Nothing may be dropped or added when the entries below are copied.
[Opening Provided entries section]
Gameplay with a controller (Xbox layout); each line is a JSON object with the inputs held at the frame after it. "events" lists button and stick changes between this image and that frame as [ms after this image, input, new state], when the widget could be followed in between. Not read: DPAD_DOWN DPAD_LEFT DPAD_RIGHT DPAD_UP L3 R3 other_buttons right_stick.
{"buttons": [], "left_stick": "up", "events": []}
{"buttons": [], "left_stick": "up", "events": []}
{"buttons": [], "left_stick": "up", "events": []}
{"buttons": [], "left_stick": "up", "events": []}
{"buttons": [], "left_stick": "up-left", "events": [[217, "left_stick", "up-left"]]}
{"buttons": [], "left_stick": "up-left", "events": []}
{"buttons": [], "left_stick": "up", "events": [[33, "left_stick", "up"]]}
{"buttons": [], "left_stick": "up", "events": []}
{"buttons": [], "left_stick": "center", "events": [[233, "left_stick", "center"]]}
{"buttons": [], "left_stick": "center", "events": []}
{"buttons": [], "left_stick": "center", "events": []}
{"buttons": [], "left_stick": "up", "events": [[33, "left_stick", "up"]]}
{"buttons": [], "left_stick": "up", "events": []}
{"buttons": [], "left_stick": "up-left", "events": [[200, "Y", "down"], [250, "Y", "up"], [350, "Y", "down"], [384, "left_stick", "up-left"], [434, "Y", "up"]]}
[Closing Provided entries section]
### [Solved problem]
Gameplay with a controller (Xbox layout); each line is a JSON object with the inputs held at the frame after it. "events" lists button and stick changes between this image and that frame as [ms after this image, input, new state], when the widget could be followed in between. Not read: DPAD_DOWN DPAD_LEFT DPAD_RIGHT DPAD_UP L3 R3 other_buttons right_stick.
{"buttons": [], "left_stick": "up", "events": []}
{"buttons": [], "left_stick": "up", "events": []}
{"buttons": [], "left_stick": "up", "events": []}
{"buttons": [], "left_stick": "up", "events": []}
{"buttons": [], "left_stick": "up-left", "events": [[217, "left_stick", "up-left"]]}
{"buttons": [], "left_stick": "up-left", "events": []}
{"buttons": [], "left_stick": "up", "events": [[33, "left_stick", "up"]]}
{"buttons": [], "left_stick": "up", "events": []}
{"buttons": [], "left_stick": "center", "events": [[233, "left_stick", "center"]]}
{"buttons": [], "left_stick": "center", "events": []}
{"buttons": [], "left_stick": "center", "events": []}
{"buttons": [], "left_stick": "up", "events": [[33, "left_stick", "up"]]}
{"buttons": [], "left_stick": "up", "events": []}
{"buttons": [], "left_stick": "up-left", "events": [[200, "Y", "down"], [250, "Y", "up"], [350, "Y", "down"], [384, "left_stick", "up-left"], [434, "Y", "up"]]}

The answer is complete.